I became quite adept at the kind of emotional repression I had so often seen modeled and socially rewarded. I learned how to quell joy and squelch deep sorrow to mere dissatisfaction. I discovered that, with a little practice, I too could pretend I cared about nothing, and reap the benefits of seeming cool, aloof, detached.
What I failed to realize, however, is that emotional suppression leaves you empty and unfulfilled. Though it spared me from some verbal barbs, the price was far too great. Deep emotions are not incidental or superfluous, they represent the very best of who we are as humans. In an attempt to appear strong, I deprived myself not only of the ability to feel deeply, but also of its attendant power. Blunting my emotions damaged my ability to enjoy the best aspects of life: I was no longer able to feel deeply, and my aversion to being vulnerable diminished my capacity to love. For a while, I voluntarily capped my true potential, just to avoid possible ridicule. What a fucking mistake.

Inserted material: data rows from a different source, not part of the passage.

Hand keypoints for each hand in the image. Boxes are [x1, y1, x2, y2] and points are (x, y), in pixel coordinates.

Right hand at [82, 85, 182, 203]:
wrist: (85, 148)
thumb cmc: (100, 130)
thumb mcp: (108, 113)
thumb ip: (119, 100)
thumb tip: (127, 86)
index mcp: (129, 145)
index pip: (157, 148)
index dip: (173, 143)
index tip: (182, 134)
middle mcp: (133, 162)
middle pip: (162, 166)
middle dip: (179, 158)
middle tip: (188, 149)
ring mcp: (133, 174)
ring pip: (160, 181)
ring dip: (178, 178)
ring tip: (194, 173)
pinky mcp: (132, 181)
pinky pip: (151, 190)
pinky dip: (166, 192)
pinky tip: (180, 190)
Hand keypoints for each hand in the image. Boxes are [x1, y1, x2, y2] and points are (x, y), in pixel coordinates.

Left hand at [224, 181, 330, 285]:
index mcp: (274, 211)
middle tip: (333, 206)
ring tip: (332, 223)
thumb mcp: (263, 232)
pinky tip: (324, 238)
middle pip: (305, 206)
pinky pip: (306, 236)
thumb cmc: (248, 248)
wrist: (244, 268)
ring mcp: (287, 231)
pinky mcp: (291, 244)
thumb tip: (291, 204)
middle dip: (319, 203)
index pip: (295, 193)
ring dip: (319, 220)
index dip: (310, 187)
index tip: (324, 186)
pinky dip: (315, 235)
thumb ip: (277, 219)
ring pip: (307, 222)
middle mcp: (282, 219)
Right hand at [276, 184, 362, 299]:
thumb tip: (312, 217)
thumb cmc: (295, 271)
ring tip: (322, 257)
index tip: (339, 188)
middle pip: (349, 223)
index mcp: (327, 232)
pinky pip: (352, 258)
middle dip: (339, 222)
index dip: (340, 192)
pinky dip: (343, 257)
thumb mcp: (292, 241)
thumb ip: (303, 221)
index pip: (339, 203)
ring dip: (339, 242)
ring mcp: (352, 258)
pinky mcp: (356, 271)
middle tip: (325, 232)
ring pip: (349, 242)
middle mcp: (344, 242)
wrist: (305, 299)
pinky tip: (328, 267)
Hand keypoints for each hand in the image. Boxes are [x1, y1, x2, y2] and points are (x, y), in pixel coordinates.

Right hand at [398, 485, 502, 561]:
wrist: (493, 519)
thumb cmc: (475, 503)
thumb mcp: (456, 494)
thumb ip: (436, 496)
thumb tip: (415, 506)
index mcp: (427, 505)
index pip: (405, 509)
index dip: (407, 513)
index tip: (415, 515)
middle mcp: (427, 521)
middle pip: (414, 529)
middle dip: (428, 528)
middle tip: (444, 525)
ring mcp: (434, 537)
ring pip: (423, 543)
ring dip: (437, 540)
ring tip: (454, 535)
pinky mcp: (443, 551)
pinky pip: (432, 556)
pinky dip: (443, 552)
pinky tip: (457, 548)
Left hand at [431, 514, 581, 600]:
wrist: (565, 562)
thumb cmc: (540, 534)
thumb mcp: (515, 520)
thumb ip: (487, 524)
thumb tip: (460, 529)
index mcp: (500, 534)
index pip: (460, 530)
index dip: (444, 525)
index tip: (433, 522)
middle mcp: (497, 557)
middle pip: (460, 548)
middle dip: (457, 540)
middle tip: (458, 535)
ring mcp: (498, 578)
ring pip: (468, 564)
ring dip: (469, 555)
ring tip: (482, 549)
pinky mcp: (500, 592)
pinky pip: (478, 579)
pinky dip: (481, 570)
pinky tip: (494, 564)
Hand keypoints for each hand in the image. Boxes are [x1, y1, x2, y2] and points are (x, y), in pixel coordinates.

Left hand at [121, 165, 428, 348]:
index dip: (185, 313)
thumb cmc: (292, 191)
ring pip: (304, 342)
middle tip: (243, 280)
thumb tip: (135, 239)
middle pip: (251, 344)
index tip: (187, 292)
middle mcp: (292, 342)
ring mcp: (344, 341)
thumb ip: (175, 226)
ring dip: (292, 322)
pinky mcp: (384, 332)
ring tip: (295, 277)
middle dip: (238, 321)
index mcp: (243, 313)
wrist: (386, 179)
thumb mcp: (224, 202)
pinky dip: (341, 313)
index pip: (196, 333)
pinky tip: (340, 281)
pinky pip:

This is what Trump, and men like him, will never understand. Destroying one’s capacity to feel ought never be interpreted as a sign of strength. Shutting out refugees with callous indifference is weakness, nothing to celebrate. Treating women merely as objects to conquer makes you look pathetic, not virile. Viewing all personal interaction through a lens of dominance and submission blinds you to the fact that real fulfillment is borne from cooperation, not aggression. Trump is scared of those who look and act differently, afraid of deep personal connection, fearful of appearing vulnerable. Sad!
That’s the tragic irony of toxic masculinity: Though it develops from the desire to appear strong and confident, it leaves those who bear it weak and brittle. Far from invulnerable, this paleo-masculinity is exposed the moment it runs up against anyone courageous enough to feel. Children attempt to flee the violence of their homeland; one man says they might grow up to be terrorists and coldly turns them away, the other cries with them and offers refuge. You tell me who looks strong.
Benjamin Perry is a graduate of Union Theological Seminary, where he studied social ethics. He works as an associate editor for Time Inc.